(Beginning of RECORDED INFORMATION)

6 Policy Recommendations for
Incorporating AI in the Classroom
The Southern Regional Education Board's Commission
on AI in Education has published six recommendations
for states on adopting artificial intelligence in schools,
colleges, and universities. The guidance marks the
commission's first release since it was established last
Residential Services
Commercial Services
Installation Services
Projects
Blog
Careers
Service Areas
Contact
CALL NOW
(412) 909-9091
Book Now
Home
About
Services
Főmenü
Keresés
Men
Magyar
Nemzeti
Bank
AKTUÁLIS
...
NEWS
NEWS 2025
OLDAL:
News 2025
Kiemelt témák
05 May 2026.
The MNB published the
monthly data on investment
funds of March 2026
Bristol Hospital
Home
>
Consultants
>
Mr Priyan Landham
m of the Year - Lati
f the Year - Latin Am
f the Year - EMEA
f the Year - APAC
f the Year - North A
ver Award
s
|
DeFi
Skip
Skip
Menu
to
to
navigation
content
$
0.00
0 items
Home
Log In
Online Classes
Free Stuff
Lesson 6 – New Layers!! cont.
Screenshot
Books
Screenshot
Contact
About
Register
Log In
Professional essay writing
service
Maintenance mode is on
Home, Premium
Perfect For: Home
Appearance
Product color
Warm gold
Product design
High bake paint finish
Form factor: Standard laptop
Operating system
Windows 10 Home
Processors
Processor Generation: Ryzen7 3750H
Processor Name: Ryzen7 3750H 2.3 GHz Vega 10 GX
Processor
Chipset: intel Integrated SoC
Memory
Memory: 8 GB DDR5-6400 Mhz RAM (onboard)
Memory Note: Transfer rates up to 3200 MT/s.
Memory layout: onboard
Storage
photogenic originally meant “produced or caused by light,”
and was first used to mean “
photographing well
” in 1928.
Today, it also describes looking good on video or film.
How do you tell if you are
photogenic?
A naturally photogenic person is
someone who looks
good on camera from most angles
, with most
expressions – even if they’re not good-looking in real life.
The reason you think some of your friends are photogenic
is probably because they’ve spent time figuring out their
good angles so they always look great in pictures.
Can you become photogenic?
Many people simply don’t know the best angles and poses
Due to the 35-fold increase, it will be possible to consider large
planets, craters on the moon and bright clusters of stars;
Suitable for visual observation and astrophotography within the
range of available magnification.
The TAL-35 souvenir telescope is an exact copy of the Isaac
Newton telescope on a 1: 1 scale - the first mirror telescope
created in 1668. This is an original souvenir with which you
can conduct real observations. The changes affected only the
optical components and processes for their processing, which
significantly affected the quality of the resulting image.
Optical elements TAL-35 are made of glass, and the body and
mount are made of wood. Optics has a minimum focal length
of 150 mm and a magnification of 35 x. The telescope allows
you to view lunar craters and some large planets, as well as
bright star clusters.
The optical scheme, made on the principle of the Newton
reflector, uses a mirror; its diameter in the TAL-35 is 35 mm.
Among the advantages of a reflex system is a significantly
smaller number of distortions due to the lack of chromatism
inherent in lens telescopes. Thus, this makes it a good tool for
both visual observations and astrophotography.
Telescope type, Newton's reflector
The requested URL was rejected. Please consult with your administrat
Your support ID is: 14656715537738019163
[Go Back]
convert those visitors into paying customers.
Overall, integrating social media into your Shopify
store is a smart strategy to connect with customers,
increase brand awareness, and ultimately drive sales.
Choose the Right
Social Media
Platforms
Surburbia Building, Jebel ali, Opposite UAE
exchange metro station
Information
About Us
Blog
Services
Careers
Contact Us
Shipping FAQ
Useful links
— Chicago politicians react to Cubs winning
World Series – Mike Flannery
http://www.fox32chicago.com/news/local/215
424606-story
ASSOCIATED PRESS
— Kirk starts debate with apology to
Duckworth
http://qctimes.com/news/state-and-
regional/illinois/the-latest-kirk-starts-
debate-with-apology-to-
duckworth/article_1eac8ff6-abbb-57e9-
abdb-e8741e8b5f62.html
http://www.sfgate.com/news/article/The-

(End of RECORDED INFORMATION)

| YOUR INSTRUCTIONS |
Repeat the material exactly. Begin with its first line and end with the line that has "colleges, and universities.".

| EXERCISE RESPONSE |
6 Policy Recommendations for
Incorporating AI in the Classroom
The Southern Regional Education Board's Commission
on AI in Education has published six recommendations
for states on adopting artificial intelligence in schools,
colleges, and universities. The guidance marks the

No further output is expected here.